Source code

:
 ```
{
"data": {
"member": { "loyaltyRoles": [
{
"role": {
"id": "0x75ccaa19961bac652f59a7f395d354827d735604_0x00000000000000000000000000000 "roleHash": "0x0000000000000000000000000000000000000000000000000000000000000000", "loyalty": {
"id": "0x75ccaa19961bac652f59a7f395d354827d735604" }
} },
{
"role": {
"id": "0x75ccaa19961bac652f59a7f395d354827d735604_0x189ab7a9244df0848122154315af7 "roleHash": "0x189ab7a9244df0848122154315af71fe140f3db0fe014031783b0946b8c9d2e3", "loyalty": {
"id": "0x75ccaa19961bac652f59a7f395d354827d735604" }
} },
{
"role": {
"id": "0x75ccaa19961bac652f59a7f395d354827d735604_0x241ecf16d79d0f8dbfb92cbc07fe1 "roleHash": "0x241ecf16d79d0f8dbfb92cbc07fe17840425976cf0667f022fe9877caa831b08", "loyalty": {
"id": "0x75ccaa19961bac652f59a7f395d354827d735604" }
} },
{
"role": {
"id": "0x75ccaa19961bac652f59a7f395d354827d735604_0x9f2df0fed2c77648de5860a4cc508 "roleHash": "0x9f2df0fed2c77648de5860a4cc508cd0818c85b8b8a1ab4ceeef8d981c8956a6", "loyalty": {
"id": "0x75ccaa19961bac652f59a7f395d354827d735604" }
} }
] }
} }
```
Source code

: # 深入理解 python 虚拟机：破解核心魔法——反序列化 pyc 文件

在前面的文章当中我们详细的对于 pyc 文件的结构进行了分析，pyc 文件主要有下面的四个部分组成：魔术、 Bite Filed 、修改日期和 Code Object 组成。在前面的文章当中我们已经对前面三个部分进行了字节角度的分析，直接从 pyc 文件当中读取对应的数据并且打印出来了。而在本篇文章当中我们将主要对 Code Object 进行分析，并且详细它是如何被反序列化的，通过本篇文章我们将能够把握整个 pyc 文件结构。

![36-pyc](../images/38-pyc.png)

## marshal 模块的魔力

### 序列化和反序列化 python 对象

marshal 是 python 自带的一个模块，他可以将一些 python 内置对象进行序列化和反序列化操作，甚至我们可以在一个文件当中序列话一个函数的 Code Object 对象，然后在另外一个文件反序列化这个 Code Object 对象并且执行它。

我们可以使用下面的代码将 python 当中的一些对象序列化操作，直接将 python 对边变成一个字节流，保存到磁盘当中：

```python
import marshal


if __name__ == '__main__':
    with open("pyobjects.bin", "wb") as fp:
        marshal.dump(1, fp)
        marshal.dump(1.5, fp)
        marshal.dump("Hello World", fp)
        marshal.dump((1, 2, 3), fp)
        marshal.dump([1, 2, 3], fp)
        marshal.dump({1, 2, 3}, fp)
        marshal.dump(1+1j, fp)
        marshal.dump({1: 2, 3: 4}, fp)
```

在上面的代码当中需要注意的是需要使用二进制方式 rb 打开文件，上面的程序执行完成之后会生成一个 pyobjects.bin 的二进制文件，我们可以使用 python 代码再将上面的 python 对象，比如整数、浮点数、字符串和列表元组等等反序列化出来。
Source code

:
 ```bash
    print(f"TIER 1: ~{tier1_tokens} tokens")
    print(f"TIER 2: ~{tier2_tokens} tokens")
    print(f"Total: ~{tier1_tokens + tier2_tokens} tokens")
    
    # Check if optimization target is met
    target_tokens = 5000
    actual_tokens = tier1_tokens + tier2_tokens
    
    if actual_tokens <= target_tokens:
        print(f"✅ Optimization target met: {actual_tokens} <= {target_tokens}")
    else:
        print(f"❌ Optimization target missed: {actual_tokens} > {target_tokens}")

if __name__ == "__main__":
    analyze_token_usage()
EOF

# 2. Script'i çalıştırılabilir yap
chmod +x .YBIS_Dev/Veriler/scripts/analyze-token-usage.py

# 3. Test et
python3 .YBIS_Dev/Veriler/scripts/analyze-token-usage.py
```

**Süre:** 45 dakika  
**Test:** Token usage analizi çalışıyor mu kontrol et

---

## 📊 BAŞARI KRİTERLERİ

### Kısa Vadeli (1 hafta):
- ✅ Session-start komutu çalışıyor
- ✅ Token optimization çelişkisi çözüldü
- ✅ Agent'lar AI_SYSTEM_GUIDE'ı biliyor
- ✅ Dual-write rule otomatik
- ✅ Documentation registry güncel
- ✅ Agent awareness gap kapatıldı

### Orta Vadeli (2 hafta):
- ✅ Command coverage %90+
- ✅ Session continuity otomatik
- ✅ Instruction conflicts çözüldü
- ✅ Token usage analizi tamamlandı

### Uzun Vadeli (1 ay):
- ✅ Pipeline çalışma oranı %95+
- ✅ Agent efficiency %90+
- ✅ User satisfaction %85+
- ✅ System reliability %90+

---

> [THE TASK]:
Which lines hold the word "dump"? Return all of them from the records above.

> [RESULT OF THE EXERCISE]:
        marshal.dump(1, fp)
        marshal.dump(1.5, fp)
        marshal.dump("Hello World", fp)
        marshal.dump((1, 2, 3), fp)
        marshal.dump([1, 2, 3], fp)
        marshal.dump({1, 2, 3}, fp)
        marshal.dump(1+1j, fp)
        marshal.dump({1: 2, 3: 4}, fp)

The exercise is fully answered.